Since the writing of chronological narratives generally require fastidiousness than an overweening imagination, Cook expressed the solace he derived from a methodical approach to his craft. The writing process for him was straightforward, and he showed enormous fidelity to his pre-planned outlines. Rightly so, as they have resulted in excellent tomes. Yet, with this project, his original plan of a single volume got away from him as his desires widened, and only a two-volume project would do justice to what he now wished to convey. Cook is especially beholden to the songs, letters, and personal artifacts -- the spaces that allow for a certain humanity, even humour, of people better than their circumstances to shine through.
Having just completed my Canadian citizenship exam earlier in the day prior to the event, I appreciated the importance of "popular history," the sort of label any self-respecting scholar is supposed to flee. As Gray cheerfully hinted, it is indeed a better fate than being an "unpopular historian," which Cook would certainly rather not be. History need not be hagiography; Cook affirmed that war exemplified "courage, cowardice and everything in between." Understanding what went before, strips us of the hubris that what we face today is comprehensively unprecedented.
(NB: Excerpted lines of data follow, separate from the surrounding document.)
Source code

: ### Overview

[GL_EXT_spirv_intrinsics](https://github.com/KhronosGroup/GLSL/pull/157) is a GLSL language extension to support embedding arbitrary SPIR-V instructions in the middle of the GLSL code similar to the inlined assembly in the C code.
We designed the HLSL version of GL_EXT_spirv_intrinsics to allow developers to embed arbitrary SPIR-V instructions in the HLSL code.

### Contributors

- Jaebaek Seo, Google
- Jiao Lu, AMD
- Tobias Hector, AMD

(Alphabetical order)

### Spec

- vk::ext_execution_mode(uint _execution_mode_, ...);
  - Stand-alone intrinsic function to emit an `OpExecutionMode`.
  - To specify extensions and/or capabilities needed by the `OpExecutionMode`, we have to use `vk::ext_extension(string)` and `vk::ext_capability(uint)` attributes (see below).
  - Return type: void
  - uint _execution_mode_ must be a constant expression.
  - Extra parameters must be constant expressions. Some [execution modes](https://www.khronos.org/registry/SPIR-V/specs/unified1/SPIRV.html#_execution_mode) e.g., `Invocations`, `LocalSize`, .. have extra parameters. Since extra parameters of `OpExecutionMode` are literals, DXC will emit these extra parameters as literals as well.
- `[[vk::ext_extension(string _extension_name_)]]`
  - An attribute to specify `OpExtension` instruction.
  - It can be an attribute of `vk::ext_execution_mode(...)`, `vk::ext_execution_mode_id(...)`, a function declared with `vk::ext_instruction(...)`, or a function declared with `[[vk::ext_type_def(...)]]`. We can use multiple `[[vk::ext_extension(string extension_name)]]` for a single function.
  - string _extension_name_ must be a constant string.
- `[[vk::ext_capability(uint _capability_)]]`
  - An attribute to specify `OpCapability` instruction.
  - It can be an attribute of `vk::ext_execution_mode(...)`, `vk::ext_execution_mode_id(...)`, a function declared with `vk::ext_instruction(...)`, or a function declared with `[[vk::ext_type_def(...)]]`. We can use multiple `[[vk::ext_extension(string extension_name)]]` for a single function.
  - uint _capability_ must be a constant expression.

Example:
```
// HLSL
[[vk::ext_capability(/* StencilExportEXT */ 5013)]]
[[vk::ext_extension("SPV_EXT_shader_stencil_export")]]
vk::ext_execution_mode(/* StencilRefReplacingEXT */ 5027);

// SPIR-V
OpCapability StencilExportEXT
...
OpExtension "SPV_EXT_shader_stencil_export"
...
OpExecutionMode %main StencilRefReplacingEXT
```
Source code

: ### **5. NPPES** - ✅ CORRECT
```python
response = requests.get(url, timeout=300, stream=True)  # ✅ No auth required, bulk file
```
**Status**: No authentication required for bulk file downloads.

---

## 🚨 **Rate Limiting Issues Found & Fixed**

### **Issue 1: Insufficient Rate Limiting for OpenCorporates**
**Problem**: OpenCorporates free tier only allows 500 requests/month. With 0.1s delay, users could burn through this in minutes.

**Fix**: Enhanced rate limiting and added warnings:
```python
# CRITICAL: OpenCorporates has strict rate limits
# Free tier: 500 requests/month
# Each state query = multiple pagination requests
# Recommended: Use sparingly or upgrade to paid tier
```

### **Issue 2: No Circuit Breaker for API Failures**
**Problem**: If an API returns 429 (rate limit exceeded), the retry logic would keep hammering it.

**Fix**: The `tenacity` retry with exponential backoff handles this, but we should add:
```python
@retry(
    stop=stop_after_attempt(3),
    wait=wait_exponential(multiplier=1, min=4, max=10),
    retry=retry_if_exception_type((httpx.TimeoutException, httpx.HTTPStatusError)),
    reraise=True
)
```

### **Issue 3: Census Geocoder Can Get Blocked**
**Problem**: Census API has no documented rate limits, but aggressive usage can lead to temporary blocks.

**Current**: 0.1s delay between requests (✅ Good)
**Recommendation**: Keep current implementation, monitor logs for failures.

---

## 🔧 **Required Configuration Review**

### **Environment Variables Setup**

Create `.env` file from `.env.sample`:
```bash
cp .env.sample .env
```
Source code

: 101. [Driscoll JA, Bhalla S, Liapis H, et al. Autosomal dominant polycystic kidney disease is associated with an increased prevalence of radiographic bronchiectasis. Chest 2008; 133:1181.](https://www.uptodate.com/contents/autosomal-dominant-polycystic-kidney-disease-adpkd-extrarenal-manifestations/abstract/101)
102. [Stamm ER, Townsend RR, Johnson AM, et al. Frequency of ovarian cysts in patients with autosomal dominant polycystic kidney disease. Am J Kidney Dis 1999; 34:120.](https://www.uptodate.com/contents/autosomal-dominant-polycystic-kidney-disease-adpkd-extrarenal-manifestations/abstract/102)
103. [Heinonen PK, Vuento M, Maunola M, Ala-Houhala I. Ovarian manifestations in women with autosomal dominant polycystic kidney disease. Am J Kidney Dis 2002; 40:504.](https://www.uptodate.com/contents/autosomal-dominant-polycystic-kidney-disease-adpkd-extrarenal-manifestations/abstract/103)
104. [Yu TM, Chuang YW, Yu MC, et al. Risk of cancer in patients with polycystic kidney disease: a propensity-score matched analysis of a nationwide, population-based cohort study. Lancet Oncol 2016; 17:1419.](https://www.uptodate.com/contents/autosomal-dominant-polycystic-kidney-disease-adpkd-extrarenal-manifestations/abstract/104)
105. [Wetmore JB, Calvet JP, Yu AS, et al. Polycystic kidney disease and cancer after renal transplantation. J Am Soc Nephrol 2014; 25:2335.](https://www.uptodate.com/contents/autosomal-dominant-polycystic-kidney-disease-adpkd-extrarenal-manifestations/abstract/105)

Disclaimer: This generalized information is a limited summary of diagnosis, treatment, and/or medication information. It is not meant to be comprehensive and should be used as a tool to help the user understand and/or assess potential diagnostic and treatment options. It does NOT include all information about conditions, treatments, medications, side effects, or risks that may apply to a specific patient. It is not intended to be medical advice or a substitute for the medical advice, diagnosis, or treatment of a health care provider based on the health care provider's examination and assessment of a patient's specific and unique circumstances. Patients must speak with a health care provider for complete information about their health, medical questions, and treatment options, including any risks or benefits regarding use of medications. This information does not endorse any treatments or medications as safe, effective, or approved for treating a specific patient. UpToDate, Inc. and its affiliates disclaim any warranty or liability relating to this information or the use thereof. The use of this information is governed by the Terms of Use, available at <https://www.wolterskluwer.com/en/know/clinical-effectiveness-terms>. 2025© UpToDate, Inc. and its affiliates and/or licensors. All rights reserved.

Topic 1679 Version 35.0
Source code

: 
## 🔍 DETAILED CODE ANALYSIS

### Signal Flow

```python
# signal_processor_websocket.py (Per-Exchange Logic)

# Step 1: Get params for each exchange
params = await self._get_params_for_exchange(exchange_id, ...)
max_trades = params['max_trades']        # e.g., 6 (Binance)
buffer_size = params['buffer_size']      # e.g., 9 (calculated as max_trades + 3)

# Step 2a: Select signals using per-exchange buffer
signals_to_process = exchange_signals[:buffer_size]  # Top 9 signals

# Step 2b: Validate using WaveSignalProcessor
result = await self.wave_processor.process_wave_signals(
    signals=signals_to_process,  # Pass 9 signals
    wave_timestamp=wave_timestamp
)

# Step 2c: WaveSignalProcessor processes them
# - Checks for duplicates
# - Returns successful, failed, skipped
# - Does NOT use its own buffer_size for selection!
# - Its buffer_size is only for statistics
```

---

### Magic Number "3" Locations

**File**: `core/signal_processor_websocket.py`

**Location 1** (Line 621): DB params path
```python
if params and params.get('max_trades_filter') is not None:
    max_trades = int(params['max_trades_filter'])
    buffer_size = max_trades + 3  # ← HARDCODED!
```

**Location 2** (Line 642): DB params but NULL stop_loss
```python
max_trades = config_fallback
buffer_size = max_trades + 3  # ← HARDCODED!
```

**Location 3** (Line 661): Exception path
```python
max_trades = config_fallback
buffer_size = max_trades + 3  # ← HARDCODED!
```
Alluding to this, Cook answered askance a question from the audience on the current military action against the Mesopotamian jihadi group ISIS/ISIL. Wars to safeguard Civilization are not novel, and the two world wars were certainly seen, and still are regarded, as just due to its resolute opposition to barbarism. It is likely that the current engagement has more corollaries with the Vietnam conflict of the 1970s, mixed in with the elusive telos of these asymmetrical wars against apocalyptic foes.
Cook bemoaned that "Canadians are bad at telling their own stories" with a reference to Steven Spielberg's Saving Private Ryan. The jarring realism of the movie was so indelible, Cook continued, that it displaced the significant Canadian contribution to D-Day at Juno Beach. This again underlined the necessity of a civic seeping of events of great import in order to gain a literacy, which without a healthy self-regard buffeted by a critical outlook is not even possible. Popular history matters, as Cook's own work at the Canadian War Museum attests. And for this, history needs to be more popular, whilst avoiding popularization. The most moving part of the evening was in the care that Cook took to thank all those who had helped him with his work, and for the warm friendship he received during his period of battling with cancer. His work(s) deserve the widest audience possible.